There is something very special about being on the floor of the United States House of Representatives. This is where the laws are made. With its 435 members, it is the legislative chamber that is closest to the views and beliefs of the American people. This is sacred space. There is decorum. There are rules.
Three years ago, on January 6, there was violence. The Capitol was attacked for the first time since the British burnt it in 1814. Not even the rebellious armies of the confederacy in the Civil War ever reached Congress. But then president Donald Trump’s troops did. It was a desecration of democracy.
Inside the House chamber, men with guns drawn aimed at the doors of the House to stop the attackers. A woman was shot and killed just outside as she pushed to enter the chamber. Speaker Nancy Pelosi’s office was pillaged.
Gallows to hang then-vice president Mike Pence were carted outside the Capitol. The mob occupied the Senate, trashed the desks of the senators and celebrated their driving the solons from the temple of democracy.
I worked in that building for over 10 years, and never imagined for a moment that armed Americans would attack the Congress to try to stop the House and Senate from conducting business required under the Constitution to ensure the peaceful transfer of power from one president to the next.
The Capitol was retaken later that afternoon. The House and Senate fulfilled their constitutional responsibility. But three years on, the insurrection of that day is still under way.
The attacks on 9/11 were the most catastrophic on the American homeland since Pearl Harbour on December 7, 1941. A special bipartisan commission was established to document what had occurred and how such a grievous assault was to be prevented. Its authoritative work demonstrated that leaders from across the political spectrum could come together to protect the country.
Not so with January 6. Republicans in the House and Senate spurned every effort to form a bipartisan committee to investigate and report not only on the events of that day but what occurred in the weeks after the 2020 election leading up to the riot at the Capitol.
It was an own goal. With Republican leaders boycotting the investigation, the January 6 Committee — with two Republicans who refused to be intimidated by Trump, Liz Cheney and Adam Kinzinger — was unimpeded in producing a most stunning and compelling report.
Unlike in the aftermath of 9/11, there has been no coming together of the American people on the legacy of January 6. Trump said he spoke that day to “a loving crowd.” Up to 70 per cent of Republican voters believe the 2020 election was stolen. Trump’s inconsolable grievances are the springboard for his campaign utterances.
Three years on, more Republicans than ever believe that Trump was not responsible for the insurrection, that accounts of the violence were overblown, and that Joe Biden is an illegitimate president.
A friend reports that, even in the Capitol itself, on a tour taken in 2022, “January 6 was completely ignored, not mentioned once on the tour. It’s as if it never happened.”
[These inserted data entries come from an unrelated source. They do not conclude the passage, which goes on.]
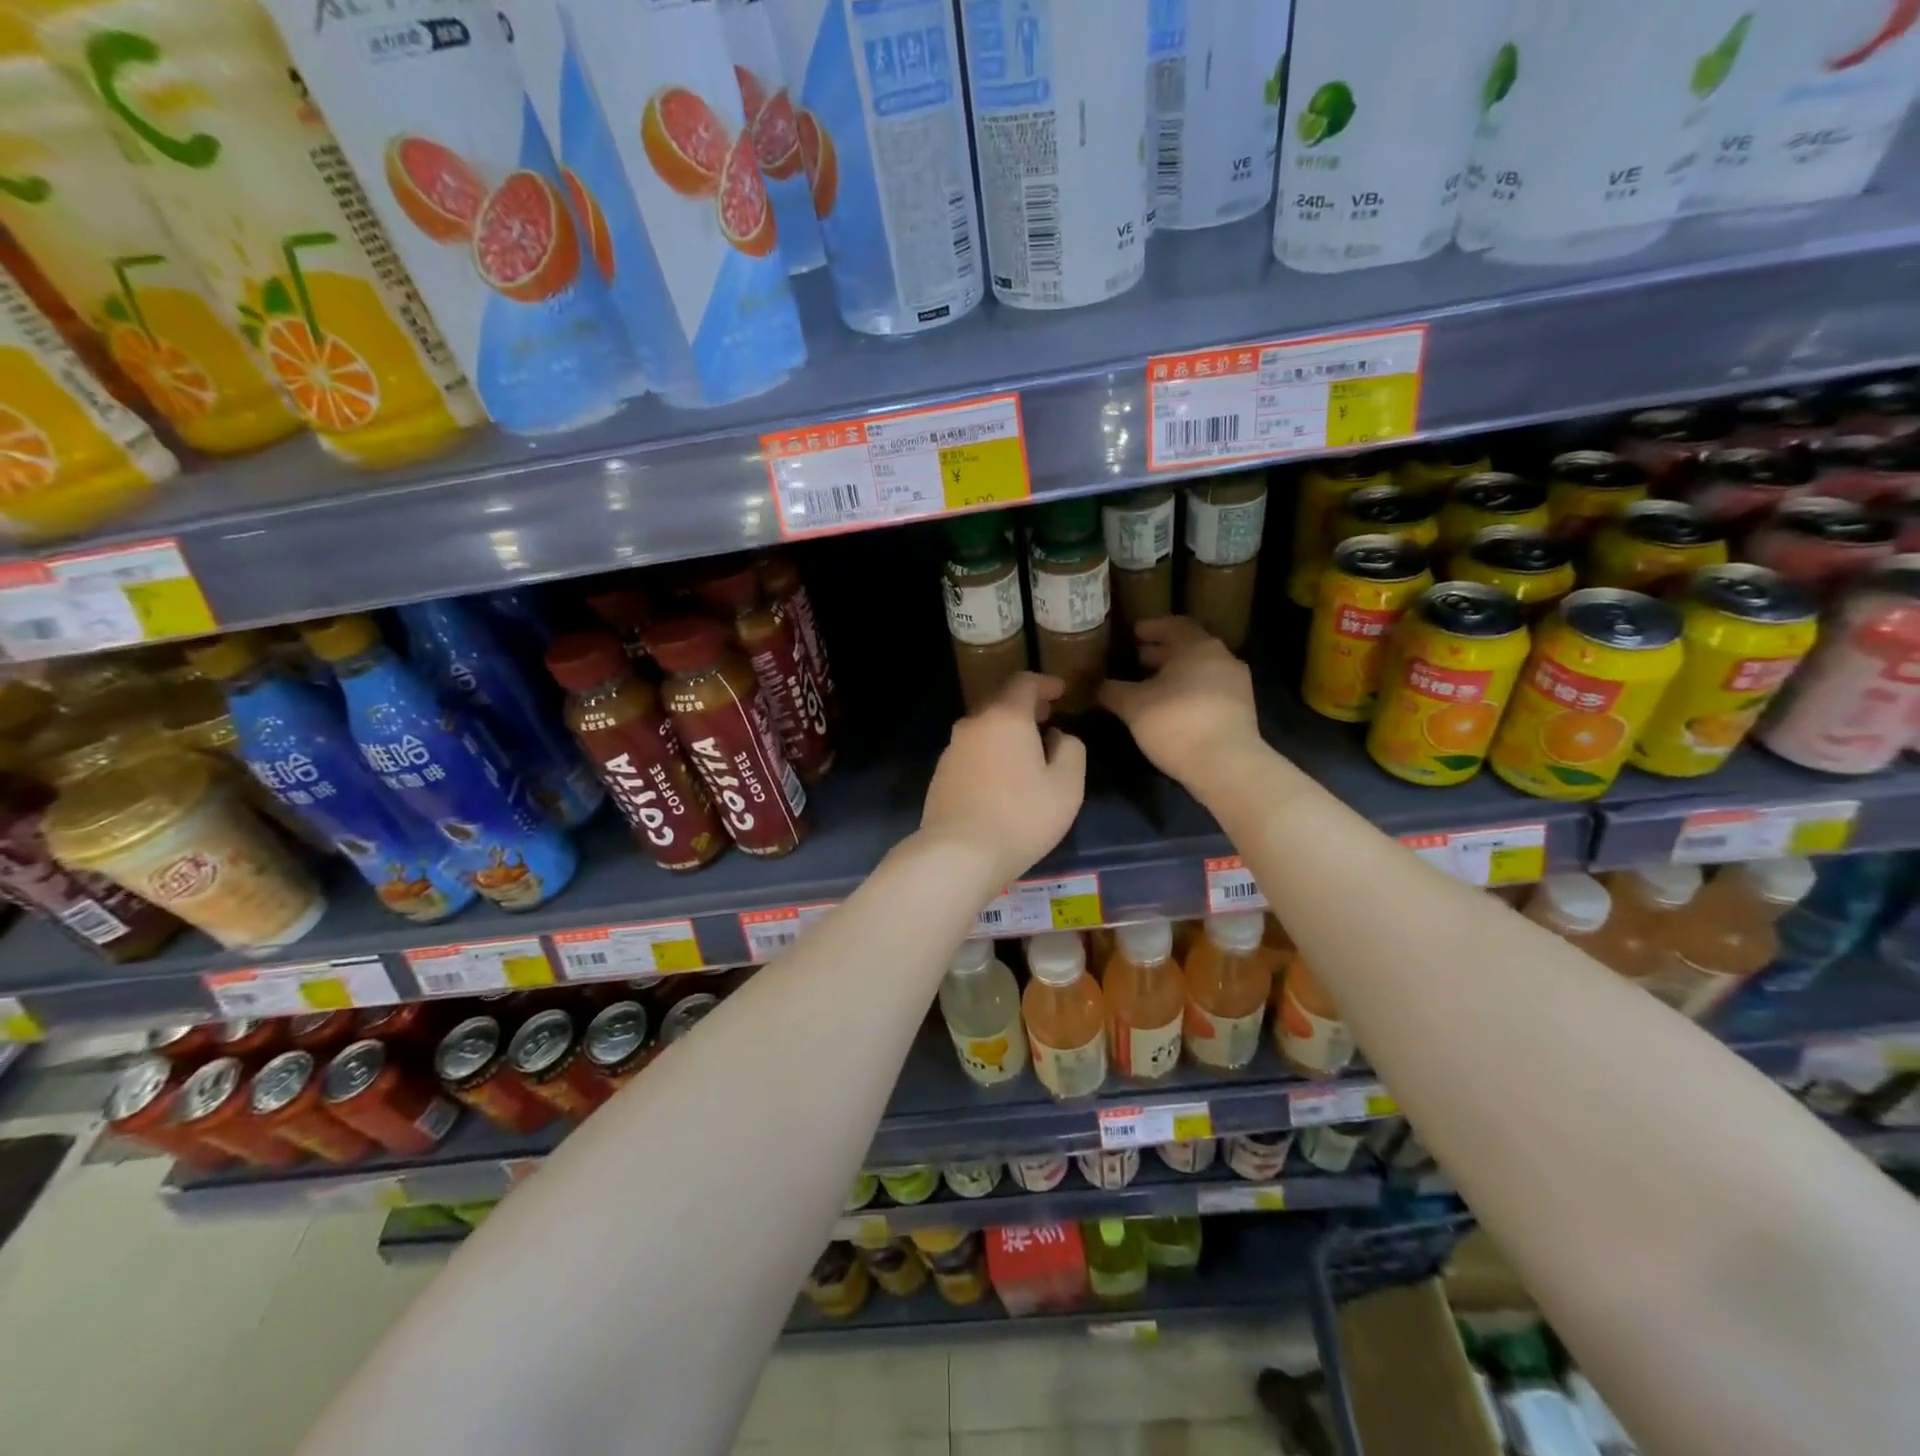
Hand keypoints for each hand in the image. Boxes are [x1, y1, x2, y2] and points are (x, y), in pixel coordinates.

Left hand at [920, 672, 1085, 886]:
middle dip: (1025, 706)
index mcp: (1006, 717)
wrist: (959, 854)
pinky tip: (1000, 777)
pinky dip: (989, 752)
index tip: (1060, 692)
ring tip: (1025, 750)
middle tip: (1046, 718)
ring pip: (983, 728)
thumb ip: (1071, 750)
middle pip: (1000, 702)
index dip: (1045, 683)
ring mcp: (952, 749)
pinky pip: (971, 752)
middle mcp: (974, 724)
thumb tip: (1058, 736)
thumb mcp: (1067, 785)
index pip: (1024, 683)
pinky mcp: (940, 774)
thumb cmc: (1022, 816)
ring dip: (1005, 732)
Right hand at [1099, 618, 1261, 788]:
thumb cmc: (1176, 723)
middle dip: (1162, 652)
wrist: (1226, 765)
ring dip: (1176, 674)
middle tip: (1137, 659)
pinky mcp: (1241, 710)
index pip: (1174, 625)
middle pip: (1189, 648)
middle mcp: (1221, 658)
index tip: (1134, 633)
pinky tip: (1170, 708)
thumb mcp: (1133, 707)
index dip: (1153, 627)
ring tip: (1150, 686)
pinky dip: (1189, 692)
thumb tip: (1100, 685)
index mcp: (1197, 647)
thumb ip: (1114, 691)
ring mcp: (1236, 685)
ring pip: (1200, 670)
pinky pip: (1209, 691)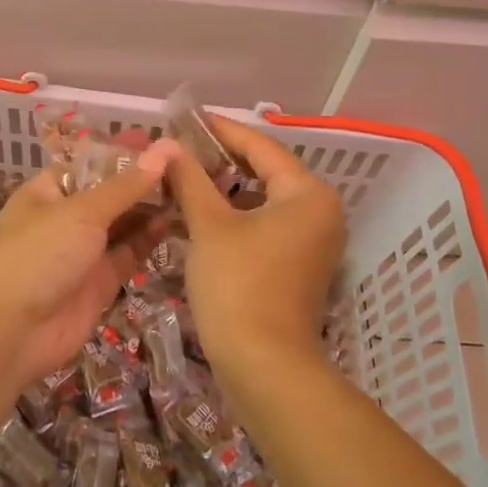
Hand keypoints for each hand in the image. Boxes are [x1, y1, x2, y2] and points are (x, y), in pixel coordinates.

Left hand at [0, 138, 179, 389]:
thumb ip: (127, 185)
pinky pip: (129, 253)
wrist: (10, 332)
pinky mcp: (100, 281)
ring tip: (190, 189)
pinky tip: (175, 221)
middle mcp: (66, 217)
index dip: (124, 150)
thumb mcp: (82, 211)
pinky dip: (150, 238)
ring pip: (123, 223)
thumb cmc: (38, 255)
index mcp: (49, 190)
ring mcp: (83, 251)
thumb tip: (166, 148)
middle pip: (110, 192)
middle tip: (188, 164)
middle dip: (143, 180)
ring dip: (151, 208)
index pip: (92, 161)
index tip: (163, 139)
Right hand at [162, 116, 346, 374]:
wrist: (265, 368)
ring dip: (225, 189)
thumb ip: (190, 179)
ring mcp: (313, 240)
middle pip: (265, 171)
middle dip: (221, 159)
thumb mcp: (209, 226)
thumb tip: (168, 146)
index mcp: (307, 193)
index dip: (221, 130)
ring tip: (184, 176)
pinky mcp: (299, 264)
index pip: (260, 146)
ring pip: (263, 199)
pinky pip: (266, 223)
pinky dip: (236, 215)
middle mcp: (320, 211)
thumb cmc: (239, 285)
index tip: (187, 118)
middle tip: (180, 148)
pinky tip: (200, 213)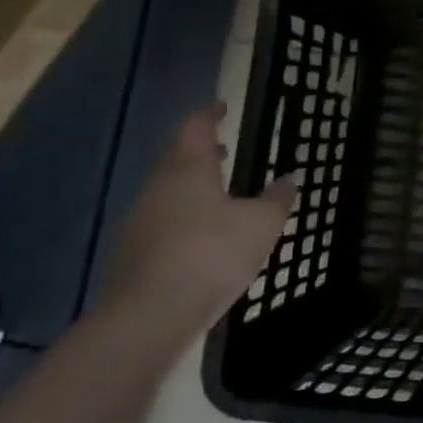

Trump has 91 criminal charges levied against him, but he is today stronger than ever. “They’re not indicting me, they’re indicting you,” he tells his base. “I am your warrior. I am your justice.” In Trump they trust, and they want him back with a vengeance. “And for those who have been wronged and betrayed, I am your retribution.”
Trump is on the cusp of defeating his rivals in the early round of primaries beginning this month in Iowa, placing him in reach of securing his party’s presidential nomination by the end of February.
The insurrection at the Capitol — which was a near-mortal blow to the heart of America’s democracy — is today at the heart of Trump’s legal jeopardy. In a trial to occur in Washington, Trump is charged with conspiracies to overturn the election, obstructing the work of Congress and depriving people of their votes being counted.
Two states, Colorado and Maine, have found that Trump “engaged” with the insurrection and must, as prescribed by the Constitution’s 14th amendment, be removed from their election ballots. The Supreme Court will decide that issue, along with Trump’s assertion that he is immune from prosecution for all acts he did as president.
If Trump is convicted in the Washington trial, will his voters still stay with him next November? Early polls indicate that some of his voters — perhaps up to 5 per cent or more — are unwilling to vote for a convicted felon.
On January 6, 2025, Congress will meet in joint session to count the Electoral College votes and certify the winner. Vice President Kamala Harris, still in office until the inauguration on January 20, will be in the chair.
Will the man who has acted relentlessly to sow division, distrust and doubt about America’s democracy be declared the winner and sworn in – again — to “preserve, protect and defend” the Constitution of the United States? Will Trump see his insurrection through to a successful restoration?